- Name: John READITT
- D.O.B: 19th January, 1897
- D.O.A: 25th February, 1917
- D.O.D: 9th June, 1964
- Award: Victoria Cross
- Occupation at time of action: Private, 6th Battalion The South Lancashire Regiment (Prince of Wales’s Volunteers), 13th Division
Alqayat-al-Gaharbigah Bend, west of Kut-el-Amara, Mesopotamia 25 February 1917
25 February 1917
The First World War Mesopotamia 1915-1918
Following the fighting at Sanna-i-Yat and Shumran (see above), Turkish forces began to withdraw up the Tigris, with the British advancing in their wake. On 25 February 1917, 6th Battalion The South Lancashire Regiment moved to outflank a Turkish line at the Alqayatal- Gaharbigah Bend in the river, west of Kut-el-Amara. The Turks had established a position in part of a dry canal bed. Second Lieutenant Jackson led a party to dislodge them. After he was killed, Private J Readitt took charge and successfully carried forward the assault against all the odds.

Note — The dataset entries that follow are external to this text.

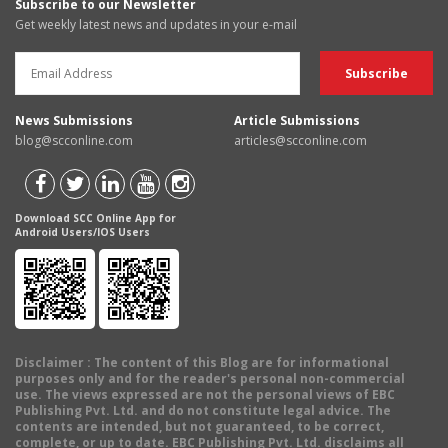
Subscribe to our Newsletter
Get weekly latest news and updates in your e-mail
News Submissions
Article Submissions
blog@scconline.com
articles@scconline.com
Download SCC Online App for
Android Users/IOS Users
Disclaimer
: The content of this Blog are for informational
purposes only and for the reader's personal non-commercial
use. The views expressed are not the personal views of EBC
Publishing Pvt. Ltd. and do not constitute legal advice. The
contents are intended, but not guaranteed, to be correct,
complete, or up to date. EBC Publishing Pvt. Ltd. disclaims all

For most conspicuous bravery and devotion to duty when working down a broad, deep water-course. Five times he went forward in the face of very heavy machine-gun fire at very close range, being the sole survivor on each occasion. These advances drove back the enemy machine guns, and about 300 yards of water-course was made good in an hour. After his officer had been killed Private Readitt, on his own initiative, organised and made several more advances. On reaching the enemy barricade, he was forced by a counter-attack to retire, giving ground slowly and continuing to throw bombs. On supports reaching him, he held a forward bend by bombing until the position was consolidated. The action of this gallant soldier saved the left flank and enabled his Battalion to maintain its position.